— EXTRACTED INFORMATION —

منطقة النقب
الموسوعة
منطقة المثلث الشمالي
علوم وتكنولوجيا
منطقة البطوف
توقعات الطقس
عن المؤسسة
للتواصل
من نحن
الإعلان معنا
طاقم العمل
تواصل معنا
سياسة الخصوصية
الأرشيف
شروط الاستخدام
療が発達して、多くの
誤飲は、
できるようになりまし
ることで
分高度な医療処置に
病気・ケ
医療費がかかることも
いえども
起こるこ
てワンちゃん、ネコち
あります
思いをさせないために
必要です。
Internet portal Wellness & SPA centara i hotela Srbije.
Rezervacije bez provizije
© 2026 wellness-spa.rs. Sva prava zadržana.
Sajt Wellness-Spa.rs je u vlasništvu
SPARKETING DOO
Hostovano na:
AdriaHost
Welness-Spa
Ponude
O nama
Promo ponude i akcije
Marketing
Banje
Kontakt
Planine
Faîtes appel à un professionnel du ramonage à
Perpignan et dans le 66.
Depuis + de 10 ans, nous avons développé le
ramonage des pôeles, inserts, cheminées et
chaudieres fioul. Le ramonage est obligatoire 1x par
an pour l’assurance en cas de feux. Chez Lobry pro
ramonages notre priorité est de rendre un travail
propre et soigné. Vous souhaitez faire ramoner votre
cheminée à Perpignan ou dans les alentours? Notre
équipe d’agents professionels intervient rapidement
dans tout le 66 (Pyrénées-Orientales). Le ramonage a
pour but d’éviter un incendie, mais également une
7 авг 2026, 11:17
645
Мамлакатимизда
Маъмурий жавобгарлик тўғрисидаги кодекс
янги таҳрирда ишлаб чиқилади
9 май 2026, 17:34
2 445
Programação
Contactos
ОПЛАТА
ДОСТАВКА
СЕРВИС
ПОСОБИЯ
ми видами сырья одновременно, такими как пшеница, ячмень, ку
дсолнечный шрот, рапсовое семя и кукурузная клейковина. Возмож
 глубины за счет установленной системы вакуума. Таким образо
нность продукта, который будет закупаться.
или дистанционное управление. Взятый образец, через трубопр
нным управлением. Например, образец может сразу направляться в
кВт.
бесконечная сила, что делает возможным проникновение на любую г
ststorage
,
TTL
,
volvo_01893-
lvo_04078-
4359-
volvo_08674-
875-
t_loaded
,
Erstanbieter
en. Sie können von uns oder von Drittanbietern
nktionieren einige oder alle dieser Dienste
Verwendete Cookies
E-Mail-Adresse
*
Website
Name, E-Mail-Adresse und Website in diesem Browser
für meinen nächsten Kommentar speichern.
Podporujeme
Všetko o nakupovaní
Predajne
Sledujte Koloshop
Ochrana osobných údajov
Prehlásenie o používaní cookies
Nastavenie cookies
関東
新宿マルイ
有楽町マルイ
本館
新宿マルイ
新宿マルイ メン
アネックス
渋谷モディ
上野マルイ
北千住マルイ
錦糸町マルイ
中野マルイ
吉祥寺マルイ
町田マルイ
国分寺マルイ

— EXERCISE DESCRIPTION —
Each line above that contains the word "Mail" must be copied.

— EXERCISE OUTPUT —
E-Mail-Adresse
Name, E-Mail-Adresse und Website in diesem Browser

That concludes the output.